Exercise goal. Please gather and copy out every line in the records below that contains the word "Ókeypis".

################

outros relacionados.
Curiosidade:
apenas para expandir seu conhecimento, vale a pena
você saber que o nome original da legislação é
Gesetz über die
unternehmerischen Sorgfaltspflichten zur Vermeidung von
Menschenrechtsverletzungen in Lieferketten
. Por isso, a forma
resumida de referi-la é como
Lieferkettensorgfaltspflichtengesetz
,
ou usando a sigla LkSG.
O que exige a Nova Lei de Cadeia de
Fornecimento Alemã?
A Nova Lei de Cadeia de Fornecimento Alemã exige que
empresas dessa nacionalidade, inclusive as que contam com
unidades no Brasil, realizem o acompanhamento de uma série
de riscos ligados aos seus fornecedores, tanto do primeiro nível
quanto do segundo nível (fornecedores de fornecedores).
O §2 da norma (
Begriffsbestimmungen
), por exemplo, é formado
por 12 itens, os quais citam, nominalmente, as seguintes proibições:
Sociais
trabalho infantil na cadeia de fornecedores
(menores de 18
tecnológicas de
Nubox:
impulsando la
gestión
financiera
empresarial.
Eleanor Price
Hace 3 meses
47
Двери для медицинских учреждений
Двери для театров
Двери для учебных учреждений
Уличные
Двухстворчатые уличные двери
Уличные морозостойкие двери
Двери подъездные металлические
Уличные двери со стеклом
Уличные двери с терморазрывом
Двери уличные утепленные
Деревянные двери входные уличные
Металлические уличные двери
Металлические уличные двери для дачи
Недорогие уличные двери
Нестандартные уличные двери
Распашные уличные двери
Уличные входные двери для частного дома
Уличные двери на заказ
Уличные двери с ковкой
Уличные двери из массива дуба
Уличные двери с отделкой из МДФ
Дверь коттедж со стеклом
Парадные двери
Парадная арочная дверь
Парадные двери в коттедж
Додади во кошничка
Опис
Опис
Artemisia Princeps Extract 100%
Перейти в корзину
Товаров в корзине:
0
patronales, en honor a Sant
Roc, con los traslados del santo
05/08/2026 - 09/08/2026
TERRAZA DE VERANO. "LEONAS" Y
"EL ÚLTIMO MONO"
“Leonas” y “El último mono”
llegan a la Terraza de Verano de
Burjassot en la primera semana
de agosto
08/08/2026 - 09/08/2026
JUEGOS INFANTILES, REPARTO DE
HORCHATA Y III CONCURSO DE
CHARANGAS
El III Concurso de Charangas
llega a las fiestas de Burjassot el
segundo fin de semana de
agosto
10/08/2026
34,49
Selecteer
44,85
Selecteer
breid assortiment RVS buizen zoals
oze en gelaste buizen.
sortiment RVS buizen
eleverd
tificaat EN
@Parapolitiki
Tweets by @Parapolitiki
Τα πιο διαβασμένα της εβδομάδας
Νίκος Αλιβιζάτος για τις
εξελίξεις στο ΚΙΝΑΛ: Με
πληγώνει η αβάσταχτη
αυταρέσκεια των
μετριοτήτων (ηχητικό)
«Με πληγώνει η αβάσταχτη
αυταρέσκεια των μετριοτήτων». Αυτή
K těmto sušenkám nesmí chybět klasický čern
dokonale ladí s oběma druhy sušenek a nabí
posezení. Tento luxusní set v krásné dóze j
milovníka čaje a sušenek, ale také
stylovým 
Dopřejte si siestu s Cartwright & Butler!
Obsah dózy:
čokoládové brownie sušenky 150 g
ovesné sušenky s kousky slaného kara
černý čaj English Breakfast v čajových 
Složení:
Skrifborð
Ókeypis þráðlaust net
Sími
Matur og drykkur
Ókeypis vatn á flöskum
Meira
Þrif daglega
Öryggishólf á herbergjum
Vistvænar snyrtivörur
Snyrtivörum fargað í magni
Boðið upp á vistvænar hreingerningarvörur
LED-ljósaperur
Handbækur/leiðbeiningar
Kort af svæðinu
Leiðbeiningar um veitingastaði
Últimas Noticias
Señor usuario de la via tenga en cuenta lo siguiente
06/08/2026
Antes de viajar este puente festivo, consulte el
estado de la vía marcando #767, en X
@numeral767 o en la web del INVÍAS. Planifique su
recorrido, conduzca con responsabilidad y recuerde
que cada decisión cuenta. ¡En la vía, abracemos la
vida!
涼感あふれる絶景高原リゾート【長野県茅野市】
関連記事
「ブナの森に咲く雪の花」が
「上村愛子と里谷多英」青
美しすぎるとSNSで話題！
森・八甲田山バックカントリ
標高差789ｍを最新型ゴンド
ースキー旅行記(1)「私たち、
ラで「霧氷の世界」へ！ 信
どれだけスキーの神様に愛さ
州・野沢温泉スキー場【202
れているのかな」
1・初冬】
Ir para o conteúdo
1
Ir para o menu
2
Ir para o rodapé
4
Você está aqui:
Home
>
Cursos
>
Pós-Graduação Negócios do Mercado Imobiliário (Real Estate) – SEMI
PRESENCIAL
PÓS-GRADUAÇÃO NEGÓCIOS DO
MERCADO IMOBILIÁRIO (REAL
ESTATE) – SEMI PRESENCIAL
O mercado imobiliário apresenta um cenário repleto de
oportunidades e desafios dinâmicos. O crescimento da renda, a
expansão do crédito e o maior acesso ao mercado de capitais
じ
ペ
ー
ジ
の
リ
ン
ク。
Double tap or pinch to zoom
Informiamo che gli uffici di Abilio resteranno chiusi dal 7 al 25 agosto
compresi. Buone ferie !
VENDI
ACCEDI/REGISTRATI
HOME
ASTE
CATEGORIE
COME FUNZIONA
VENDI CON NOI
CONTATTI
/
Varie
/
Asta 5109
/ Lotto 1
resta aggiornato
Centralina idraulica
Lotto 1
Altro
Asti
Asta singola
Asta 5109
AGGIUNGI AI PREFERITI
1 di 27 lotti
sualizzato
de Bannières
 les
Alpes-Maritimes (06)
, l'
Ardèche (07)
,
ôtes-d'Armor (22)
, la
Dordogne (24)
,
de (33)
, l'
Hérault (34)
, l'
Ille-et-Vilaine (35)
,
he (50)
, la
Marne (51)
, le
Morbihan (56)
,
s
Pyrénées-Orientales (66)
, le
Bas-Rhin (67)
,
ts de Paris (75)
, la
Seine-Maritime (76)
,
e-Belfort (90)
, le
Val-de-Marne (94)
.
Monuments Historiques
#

################

Result of this task.
Ókeypis þráðlaust net
Ókeypis vatn á flöskum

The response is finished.